Nos despertamos, lavamos la cara, salimos a la calle, pasamos en el tráfico, regresamos a casa, comemos, platicamos, pensamos en lo que hicimos o vamos a hacer. Y, entre todo esto que no podemos poner en el libro de nuestra biografía porque aburriríamos a cualquier lector promedio, tal vez pensamos en una de esas cuestiones que cambian el universo. Vivimos sumergidos en la banalidad. En lo cotidiano. Es el cimiento de nuestra vida, que sólo a veces despunta en lo brillante. Nadie se fija en las bases de un faro, sólo en la luz que destella a lo lejos, casi despojada de un cuerpo que la sostenga.

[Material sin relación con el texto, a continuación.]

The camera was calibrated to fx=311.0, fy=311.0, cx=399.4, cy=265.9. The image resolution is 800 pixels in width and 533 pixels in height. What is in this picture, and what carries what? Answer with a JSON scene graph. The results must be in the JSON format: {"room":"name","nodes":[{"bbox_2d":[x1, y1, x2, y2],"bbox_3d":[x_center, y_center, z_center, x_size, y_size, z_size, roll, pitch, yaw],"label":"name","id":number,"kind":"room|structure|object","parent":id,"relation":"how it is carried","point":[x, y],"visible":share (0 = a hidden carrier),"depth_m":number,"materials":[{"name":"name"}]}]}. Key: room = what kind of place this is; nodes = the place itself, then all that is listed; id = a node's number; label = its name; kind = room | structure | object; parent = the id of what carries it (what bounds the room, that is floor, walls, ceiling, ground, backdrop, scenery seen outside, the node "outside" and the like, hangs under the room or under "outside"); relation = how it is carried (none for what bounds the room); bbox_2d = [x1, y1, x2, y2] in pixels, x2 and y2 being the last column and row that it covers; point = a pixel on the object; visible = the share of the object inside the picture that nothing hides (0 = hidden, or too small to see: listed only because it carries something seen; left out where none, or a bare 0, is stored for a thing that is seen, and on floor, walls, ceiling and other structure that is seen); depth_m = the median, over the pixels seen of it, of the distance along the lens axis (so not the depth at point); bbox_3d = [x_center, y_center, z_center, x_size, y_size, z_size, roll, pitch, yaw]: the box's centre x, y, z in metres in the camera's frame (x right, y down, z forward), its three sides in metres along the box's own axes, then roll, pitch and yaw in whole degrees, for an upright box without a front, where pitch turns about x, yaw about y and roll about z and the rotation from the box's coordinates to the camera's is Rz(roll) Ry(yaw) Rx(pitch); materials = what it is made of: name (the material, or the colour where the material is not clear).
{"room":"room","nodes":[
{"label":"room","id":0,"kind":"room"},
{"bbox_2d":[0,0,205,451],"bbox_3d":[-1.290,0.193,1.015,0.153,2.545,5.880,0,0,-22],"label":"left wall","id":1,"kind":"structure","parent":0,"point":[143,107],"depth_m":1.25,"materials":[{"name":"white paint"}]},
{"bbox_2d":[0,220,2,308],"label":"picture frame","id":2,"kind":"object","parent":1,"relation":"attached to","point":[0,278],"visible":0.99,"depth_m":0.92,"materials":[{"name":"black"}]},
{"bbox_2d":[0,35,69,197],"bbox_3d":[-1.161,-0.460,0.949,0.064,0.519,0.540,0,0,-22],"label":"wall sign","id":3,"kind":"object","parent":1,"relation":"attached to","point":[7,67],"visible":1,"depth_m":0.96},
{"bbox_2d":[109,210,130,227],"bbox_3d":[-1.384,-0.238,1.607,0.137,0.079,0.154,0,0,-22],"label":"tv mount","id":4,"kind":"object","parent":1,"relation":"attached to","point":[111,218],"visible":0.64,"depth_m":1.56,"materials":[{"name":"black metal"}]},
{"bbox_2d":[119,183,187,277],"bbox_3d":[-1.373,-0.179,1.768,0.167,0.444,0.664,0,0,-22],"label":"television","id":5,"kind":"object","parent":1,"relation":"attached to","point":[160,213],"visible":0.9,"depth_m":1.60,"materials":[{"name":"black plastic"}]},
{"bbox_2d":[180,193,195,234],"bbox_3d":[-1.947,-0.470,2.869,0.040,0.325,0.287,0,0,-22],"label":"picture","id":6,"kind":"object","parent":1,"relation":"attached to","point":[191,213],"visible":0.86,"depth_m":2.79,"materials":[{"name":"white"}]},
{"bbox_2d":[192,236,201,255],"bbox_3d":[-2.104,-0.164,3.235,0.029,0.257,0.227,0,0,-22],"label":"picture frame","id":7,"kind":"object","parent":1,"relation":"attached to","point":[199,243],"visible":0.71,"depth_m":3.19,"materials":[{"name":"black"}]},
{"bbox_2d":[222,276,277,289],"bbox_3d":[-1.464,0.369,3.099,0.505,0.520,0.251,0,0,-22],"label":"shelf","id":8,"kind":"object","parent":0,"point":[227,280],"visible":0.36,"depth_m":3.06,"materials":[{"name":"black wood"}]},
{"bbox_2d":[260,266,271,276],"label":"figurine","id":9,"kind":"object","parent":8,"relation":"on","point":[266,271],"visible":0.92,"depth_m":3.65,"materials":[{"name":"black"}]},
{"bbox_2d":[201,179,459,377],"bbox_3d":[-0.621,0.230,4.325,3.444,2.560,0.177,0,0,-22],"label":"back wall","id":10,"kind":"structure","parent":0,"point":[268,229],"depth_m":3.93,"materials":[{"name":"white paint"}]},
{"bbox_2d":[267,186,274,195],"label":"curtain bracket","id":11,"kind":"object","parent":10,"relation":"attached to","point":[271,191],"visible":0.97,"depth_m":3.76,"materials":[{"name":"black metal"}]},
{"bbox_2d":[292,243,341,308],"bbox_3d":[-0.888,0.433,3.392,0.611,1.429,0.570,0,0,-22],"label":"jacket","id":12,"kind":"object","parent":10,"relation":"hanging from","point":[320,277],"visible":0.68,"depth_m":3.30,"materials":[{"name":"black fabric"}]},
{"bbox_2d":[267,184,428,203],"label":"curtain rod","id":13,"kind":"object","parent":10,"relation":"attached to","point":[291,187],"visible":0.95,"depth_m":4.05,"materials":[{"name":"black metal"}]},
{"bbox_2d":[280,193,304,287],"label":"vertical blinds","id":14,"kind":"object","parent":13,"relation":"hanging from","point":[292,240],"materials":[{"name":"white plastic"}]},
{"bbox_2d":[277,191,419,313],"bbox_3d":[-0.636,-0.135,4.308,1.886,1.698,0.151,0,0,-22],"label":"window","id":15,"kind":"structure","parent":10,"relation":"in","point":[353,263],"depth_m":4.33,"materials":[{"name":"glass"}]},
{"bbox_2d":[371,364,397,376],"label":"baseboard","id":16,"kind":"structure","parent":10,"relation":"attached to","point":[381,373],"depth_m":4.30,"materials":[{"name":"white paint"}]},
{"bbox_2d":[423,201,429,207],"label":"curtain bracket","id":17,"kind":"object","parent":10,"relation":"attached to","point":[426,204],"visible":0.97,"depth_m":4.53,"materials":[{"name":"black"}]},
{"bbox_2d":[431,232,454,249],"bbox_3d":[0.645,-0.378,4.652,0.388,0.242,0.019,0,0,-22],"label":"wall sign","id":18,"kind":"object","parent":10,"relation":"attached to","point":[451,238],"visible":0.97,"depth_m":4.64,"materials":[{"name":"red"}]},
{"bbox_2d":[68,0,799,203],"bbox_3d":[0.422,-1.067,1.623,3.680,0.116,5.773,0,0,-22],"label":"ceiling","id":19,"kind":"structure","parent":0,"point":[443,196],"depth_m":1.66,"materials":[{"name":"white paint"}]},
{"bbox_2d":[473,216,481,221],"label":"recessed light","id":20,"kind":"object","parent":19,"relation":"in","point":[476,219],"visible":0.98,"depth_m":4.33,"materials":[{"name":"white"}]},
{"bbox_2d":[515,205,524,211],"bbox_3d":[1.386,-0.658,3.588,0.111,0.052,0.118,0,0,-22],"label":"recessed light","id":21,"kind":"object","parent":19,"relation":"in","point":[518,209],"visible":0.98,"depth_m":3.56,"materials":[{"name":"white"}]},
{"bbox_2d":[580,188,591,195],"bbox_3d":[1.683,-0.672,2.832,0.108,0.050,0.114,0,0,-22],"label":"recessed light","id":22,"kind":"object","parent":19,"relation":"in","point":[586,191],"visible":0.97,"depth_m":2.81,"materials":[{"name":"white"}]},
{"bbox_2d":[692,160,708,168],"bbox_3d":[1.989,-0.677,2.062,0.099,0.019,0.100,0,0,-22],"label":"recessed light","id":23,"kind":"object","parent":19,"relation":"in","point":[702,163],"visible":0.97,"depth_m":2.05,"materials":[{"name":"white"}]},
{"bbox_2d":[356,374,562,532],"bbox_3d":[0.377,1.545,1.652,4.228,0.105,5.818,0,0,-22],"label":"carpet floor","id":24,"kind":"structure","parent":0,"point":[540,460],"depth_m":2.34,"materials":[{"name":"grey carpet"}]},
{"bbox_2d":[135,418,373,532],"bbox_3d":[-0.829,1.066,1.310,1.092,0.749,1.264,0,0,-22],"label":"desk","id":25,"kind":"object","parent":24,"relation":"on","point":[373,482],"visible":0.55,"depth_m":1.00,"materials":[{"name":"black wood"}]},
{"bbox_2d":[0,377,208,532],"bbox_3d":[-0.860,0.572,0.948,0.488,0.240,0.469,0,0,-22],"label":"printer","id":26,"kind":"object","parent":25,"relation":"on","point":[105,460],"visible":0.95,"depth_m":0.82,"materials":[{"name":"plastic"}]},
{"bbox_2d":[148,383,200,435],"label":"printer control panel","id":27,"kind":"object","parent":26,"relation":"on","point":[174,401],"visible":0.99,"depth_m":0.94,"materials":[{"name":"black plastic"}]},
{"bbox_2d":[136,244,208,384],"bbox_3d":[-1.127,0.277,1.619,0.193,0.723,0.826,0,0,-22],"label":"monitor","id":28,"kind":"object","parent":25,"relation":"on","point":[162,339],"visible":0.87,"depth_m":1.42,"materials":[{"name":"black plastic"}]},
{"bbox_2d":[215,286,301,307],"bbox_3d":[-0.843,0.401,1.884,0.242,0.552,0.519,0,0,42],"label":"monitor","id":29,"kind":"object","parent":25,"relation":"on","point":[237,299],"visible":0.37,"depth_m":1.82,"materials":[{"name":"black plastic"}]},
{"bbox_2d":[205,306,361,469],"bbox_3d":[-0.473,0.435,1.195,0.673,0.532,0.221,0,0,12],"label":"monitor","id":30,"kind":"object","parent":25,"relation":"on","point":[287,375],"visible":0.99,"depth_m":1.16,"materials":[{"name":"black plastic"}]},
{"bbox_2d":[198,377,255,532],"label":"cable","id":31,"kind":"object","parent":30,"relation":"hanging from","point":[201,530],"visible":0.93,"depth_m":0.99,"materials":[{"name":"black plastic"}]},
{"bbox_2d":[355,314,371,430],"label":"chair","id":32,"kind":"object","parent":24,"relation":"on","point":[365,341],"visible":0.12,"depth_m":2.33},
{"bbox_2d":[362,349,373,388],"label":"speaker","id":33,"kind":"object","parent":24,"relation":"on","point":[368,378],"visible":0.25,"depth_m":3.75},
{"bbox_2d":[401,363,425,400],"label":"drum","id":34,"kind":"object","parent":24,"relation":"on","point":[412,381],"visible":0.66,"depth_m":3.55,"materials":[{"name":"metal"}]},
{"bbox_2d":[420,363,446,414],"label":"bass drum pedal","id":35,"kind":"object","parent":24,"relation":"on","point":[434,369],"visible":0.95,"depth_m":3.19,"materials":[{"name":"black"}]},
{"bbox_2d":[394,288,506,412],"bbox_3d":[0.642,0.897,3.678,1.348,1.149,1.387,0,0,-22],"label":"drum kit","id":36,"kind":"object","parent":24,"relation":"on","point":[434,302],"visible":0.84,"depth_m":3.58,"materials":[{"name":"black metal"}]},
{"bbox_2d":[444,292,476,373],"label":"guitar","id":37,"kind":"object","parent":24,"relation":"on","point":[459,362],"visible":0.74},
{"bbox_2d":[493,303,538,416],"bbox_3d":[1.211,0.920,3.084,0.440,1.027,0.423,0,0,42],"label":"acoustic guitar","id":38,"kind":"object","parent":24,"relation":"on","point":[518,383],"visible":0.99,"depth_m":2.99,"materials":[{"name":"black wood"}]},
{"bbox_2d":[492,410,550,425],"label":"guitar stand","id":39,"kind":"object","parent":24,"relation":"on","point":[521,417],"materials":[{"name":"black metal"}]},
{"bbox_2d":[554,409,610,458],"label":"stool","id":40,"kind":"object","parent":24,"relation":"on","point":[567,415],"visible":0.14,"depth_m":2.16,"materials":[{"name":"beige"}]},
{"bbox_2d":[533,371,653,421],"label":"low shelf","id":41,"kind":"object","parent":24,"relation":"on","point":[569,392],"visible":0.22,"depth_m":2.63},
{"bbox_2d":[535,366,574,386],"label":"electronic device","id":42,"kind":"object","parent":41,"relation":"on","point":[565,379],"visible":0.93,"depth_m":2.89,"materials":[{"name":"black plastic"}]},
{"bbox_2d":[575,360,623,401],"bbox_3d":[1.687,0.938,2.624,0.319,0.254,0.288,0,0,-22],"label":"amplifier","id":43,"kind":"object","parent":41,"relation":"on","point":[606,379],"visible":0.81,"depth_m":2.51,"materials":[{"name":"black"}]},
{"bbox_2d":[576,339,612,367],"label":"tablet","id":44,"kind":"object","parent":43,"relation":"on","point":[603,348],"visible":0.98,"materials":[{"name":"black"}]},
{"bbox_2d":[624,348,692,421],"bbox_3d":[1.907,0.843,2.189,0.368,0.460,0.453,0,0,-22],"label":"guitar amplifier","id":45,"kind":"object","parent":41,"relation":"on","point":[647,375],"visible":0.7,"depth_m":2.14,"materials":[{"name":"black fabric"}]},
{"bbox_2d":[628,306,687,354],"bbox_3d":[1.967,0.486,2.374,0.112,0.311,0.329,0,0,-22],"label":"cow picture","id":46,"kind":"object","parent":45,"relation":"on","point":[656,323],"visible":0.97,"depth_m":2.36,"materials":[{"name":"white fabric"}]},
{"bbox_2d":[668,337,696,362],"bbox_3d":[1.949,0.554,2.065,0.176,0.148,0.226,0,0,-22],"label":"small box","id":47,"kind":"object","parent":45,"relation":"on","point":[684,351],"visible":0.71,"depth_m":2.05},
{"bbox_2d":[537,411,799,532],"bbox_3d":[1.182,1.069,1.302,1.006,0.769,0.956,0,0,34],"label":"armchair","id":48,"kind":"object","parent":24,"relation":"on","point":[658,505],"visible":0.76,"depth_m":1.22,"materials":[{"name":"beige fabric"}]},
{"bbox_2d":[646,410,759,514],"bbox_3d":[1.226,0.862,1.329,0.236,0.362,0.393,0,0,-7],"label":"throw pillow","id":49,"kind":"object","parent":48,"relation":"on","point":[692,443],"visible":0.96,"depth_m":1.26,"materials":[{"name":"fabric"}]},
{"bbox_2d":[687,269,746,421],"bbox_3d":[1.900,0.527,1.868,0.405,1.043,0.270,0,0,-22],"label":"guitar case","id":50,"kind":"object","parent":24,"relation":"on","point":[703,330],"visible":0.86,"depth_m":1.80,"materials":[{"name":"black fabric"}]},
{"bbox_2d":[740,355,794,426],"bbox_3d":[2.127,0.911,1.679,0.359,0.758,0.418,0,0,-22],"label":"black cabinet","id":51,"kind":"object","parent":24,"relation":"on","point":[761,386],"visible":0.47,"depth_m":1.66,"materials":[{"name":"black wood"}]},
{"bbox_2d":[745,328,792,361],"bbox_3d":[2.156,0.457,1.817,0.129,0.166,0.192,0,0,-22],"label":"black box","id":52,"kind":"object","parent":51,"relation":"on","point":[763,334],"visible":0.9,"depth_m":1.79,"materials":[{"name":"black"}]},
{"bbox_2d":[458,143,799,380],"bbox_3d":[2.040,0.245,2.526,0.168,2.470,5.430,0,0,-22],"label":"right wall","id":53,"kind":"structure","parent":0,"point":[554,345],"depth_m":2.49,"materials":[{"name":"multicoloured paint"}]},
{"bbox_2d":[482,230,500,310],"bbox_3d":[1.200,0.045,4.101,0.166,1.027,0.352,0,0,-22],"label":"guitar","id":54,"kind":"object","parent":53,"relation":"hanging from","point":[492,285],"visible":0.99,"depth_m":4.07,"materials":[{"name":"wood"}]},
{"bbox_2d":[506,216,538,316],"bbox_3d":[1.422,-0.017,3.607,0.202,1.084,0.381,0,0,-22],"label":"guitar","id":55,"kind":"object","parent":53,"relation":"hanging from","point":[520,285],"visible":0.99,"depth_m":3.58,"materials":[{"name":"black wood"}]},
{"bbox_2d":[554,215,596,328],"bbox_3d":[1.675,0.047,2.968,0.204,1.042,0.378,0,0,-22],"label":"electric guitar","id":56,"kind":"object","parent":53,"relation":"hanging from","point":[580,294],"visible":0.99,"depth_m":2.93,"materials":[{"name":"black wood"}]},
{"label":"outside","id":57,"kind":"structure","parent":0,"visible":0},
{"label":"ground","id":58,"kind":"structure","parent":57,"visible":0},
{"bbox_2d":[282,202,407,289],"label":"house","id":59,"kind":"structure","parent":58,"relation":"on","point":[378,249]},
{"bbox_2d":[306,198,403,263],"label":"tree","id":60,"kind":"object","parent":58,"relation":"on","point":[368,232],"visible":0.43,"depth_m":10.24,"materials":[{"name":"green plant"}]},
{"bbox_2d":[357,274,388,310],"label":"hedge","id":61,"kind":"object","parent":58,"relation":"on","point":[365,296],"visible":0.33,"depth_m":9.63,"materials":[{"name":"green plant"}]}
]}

La banalidad es esencial. Si no comemos, nos movemos, respiramos, no vivimos para hacer el poco de cambio que se supone necesitamos realizar en nuestras vidas. Es como construir las obras de arte según Goethe: 90% expiración, 10% inspiración. Nos tiene que agarrar trabajando cualquier cosa importante que queramos lograr.
Tal vez por eso me gusta escribir acerca de las cosas normales, de esos espacios que llenamos con la vida que tenemos, sin bombos ni platillos. El despertar en una cama compartida, el desayuno carrereado de las madrugadas con niños, el deseo constante de vernos diferentes al espejo. De eso está hecha nuestra vida en la mayor parte de nuestras horas y todo es importante, porque todo somos nosotros. Y sólo a nosotros nos importa.